►
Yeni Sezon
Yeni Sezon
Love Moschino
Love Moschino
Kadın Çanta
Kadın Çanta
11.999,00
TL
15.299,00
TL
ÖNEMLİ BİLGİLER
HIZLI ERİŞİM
◄
» Work instructions: Reproduce the data shown above exactly.

» Exercise answer:
Yeni Sezon
Yeni Sezon
Love Moschino
Love Moschino
Kadın Çanta
Kadın Çanta
11.999,00
TL
15.299,00
TL
ÖNEMLİ BİLGİLER
HIZLI ERİŞİM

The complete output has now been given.